Hélas, le rapport de l’inspection générale rendu sur la mort de Samuel Paty, le mois dernier, montre que notre ministère n’en a pas fini avec la langue de bois. Sur de nombreuses pages, on peut voir l’institution se démener dans une analyse tatillonne des éléments et témoignages rassemblés sur le déroulement des faits, depuis le cours de S. Paty le 5 octobre, jusqu’à sa mort le 16, dans une logique avant tout défensive. Montrer point par point que la hiérarchie a fait son travail, que le rectorat est inattaquable, que l’inspection académique a été parfaite… ce n’est certainement pas le biais qu’on attend d’un document d’enquête censé éclaircir objectivement les événements.

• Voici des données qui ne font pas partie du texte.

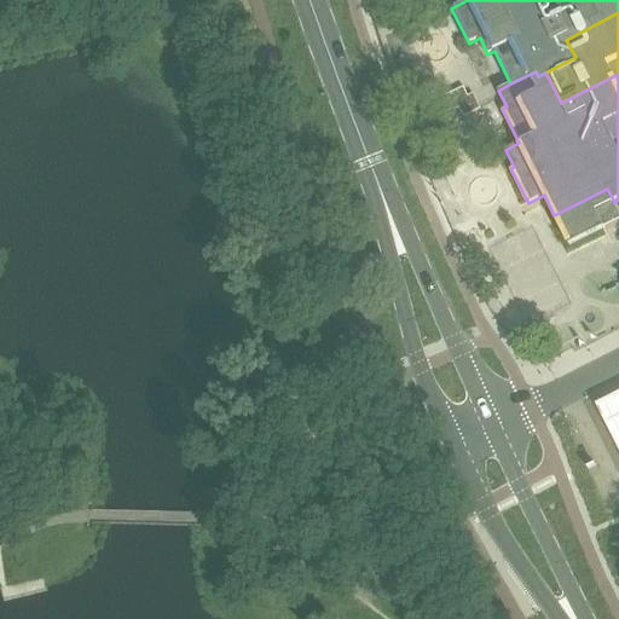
[(462,106),(466,115),(480,109),(473,94),(464,99),(460,91),(446,97),(453,111),(462,106)]
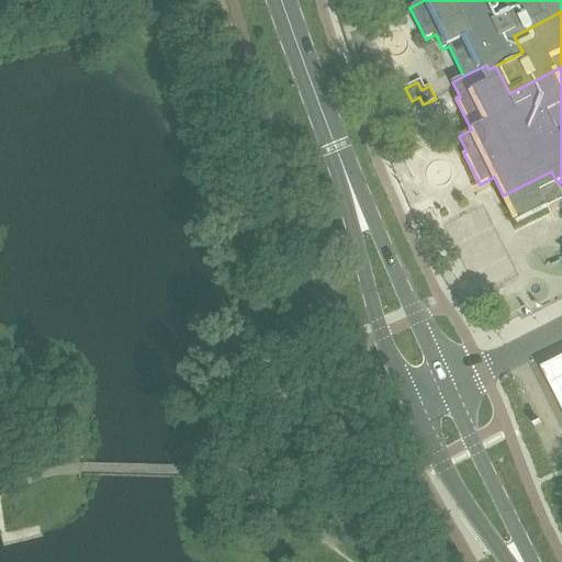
[(561,193),(558,184),(557,181),(551,171),(503,195),(517,223),(550,208),(549,206),(561,199),(561,193)]
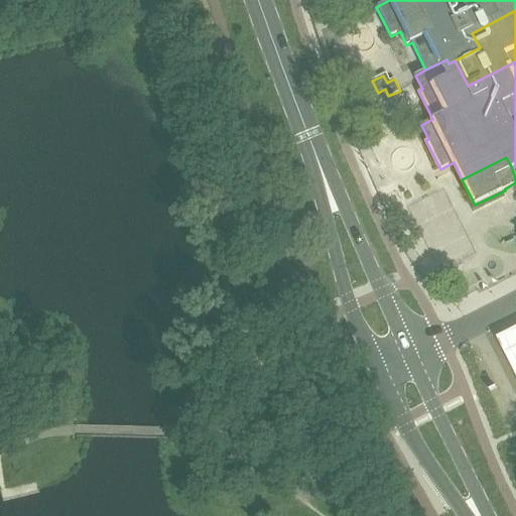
[(515,324),(495,335),(515,376),(515,324)]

Le rapport se veut aussi à charge contre la police : pourtant, il semble difficile de reprocher aux forces de l’ordre leur attitude dans l’affaire. Toutmontre au contraire qu’ils ont pris au sérieux Samuel Paty (dont ils ont enregistré la plainte le 12 octobre), peut-être plus sérieusement que notre propre ministère. Des rondes en voiture banalisée ont été mises en place aux abords de l’établissement et les services de renseignement ont collecté un grand nombre d’informations sur les réseaux sociaux, qui vont étoffer le dossier maintenant entre les mains de la justice.

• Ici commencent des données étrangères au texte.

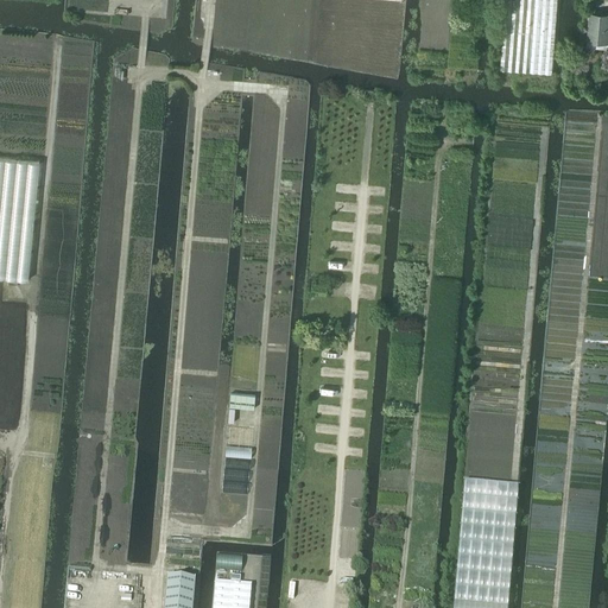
[(506,0),(505,25),(501,70),(551,74),(557,2),(557,0),(506,0)]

Ce ne sont donc pas en soi ni les services de police, ni ceux de la justice qu’il faut blâmer. Pour le SNCL, il est en revanche pertinent de construire et d’affermir les liens entre ces derniers et l’Éducation nationale enmatière de suivi et de réponse donnée aux atteintes portées aux valeurs de la République : plusieurs des revendications élaborées par notre Bureau et décrites dans les pages qui suivent vont dans ce sens.